El viejo Lobbs abrió mucho los ojos al oír sus palabras, aunque no más que Nathaniel Pipkin.

-¿Ha venido usted? -dijo Lobbs, recuperando finalmente el habla.

-Sí, he venido.

-Hace mucho tiempo que le prohibí entrar en esta casa.

-Es cierto; de otro modo no habría venido a escondidas esta noche.

Lamento contar esto del viejo Lobbs, pero creo que habría pegado al primo si su hermosa hija, con los brillantes ojos anegados en lágrimas, no le hubiera agarrado el brazo.

-No lo detengas, María -exclamó el joven-; si quiere pegarme, déjalo. Yo no tocaría ni uno de sus cabellos grises por todo el oro del mundo.
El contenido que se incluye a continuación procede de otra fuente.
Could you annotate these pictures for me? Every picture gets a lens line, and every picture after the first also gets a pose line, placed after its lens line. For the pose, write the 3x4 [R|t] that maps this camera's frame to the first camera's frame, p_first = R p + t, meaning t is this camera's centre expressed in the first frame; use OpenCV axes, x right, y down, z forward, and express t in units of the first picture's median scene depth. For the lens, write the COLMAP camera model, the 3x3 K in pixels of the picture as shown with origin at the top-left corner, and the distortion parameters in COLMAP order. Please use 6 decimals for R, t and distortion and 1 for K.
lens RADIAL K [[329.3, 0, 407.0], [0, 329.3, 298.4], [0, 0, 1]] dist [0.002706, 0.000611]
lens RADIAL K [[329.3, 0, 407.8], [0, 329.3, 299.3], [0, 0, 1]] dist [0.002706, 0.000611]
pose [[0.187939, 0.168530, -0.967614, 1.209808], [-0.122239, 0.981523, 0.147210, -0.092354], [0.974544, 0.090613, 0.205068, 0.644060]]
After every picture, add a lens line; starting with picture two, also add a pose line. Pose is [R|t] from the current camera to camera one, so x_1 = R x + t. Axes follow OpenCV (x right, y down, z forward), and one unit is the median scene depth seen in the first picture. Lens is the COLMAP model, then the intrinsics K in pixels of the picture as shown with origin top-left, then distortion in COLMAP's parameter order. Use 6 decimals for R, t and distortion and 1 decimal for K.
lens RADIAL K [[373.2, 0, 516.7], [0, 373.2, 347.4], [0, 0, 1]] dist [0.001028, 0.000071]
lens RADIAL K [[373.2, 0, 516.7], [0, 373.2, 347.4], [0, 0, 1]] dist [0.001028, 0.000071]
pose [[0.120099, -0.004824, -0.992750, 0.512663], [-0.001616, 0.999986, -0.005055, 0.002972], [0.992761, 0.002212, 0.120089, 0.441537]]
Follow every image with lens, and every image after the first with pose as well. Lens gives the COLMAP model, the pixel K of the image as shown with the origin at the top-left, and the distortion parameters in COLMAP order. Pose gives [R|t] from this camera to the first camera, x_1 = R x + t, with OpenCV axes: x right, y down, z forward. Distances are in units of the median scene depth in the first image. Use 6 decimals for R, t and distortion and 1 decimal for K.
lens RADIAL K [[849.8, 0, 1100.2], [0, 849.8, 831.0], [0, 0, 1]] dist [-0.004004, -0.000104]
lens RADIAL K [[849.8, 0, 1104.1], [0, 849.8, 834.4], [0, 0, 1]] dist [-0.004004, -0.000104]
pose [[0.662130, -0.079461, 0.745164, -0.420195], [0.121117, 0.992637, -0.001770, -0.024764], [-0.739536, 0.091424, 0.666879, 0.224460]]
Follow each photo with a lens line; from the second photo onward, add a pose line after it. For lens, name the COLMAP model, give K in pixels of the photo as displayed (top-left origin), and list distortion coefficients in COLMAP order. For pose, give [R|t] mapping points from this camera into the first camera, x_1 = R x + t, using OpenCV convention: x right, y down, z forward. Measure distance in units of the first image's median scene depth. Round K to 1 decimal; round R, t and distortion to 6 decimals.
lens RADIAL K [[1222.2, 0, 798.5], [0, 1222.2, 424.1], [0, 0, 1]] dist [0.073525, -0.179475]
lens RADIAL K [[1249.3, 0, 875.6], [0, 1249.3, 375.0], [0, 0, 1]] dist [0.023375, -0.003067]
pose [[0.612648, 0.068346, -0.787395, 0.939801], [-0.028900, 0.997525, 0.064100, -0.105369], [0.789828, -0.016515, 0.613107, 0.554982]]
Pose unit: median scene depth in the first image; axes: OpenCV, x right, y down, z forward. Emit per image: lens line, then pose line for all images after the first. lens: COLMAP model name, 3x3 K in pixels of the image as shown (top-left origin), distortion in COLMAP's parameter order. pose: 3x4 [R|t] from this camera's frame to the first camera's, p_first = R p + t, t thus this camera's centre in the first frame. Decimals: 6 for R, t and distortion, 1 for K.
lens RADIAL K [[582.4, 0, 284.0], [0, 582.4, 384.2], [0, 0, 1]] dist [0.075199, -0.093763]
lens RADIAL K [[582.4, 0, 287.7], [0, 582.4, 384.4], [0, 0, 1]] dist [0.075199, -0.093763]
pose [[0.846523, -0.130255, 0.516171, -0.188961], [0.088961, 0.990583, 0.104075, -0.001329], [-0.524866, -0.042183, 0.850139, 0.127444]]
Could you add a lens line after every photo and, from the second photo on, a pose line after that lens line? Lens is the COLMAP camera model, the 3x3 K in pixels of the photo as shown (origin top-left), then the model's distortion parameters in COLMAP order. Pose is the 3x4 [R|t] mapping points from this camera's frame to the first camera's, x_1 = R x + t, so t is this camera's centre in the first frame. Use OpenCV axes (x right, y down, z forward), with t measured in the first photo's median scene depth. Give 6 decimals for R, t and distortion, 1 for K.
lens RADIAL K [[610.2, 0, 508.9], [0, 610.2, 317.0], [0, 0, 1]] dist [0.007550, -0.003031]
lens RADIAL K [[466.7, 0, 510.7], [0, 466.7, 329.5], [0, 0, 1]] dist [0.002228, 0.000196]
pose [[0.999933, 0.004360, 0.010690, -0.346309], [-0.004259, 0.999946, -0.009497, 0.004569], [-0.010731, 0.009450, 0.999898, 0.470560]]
El anciano bajó la mirada tras ese reproche, y sus ojos se encontraron con los de su hija. He insinuado ya en una o dos ocasiones que los tenía muy brillantes, y, aunque ahora estaban llenos de lágrimas, su influjo no era menor. Cuando el viejo Lobbs volvió la cabeza, para evitar que esos ojos lo convencieran, se topó con el rostro de la pequeña y traviesa prima que, medio asustada por su hermano y medio riéndose de Nathaniel Pipkin, mostraba la expresión más encantadora, y no exenta de malicia, que un hombre viejo o joven puede contemplar. Cogió zalamera el brazo del anciano y le susurró algo al oído; y, a pesar de sus esfuerzos, el viejo Lobbs no pudo evitar sonreír, al tiempo que una lágrima rodaba por sus mejillas. Cinco minutos más tarde, sus amigas bajaban del dormitorio entre remilgos y risitas sofocadas; y, mientras los jóvenes se divertían, el viejo Lobbs descolgó la pipa y se puso a fumar; y se dio la extraordinaria circunstancia de que aquella pipa de tabaco fue la más deliciosa y relajante que había fumado jamás.

Nathaniel Pipkin creyó preferible guardar silencio y, al hacerlo, consiguió ganarse poco a poco la estima del viejo Lobbs, que con el tiempo le enseñó a fumar; y, durante muchos años, los dos se sentaban en el jardín al atardecer, cuando el tiempo era bueno, y fumaban y bebían muy animados. No tardó en recuperarse de su desengaño, pues su nombre figura en el registro de la parroquia como testigo de la boda de María Lobbs y su primo; y, según consta en otros documentos, parece que la noche de la ceremonia la pasó entre rejas, por haber cometido toda clase de excesos en las calles en un estado de absoluta embriaguez, ayudado e instigado por el delgado aprendiz de piernas esqueléticas.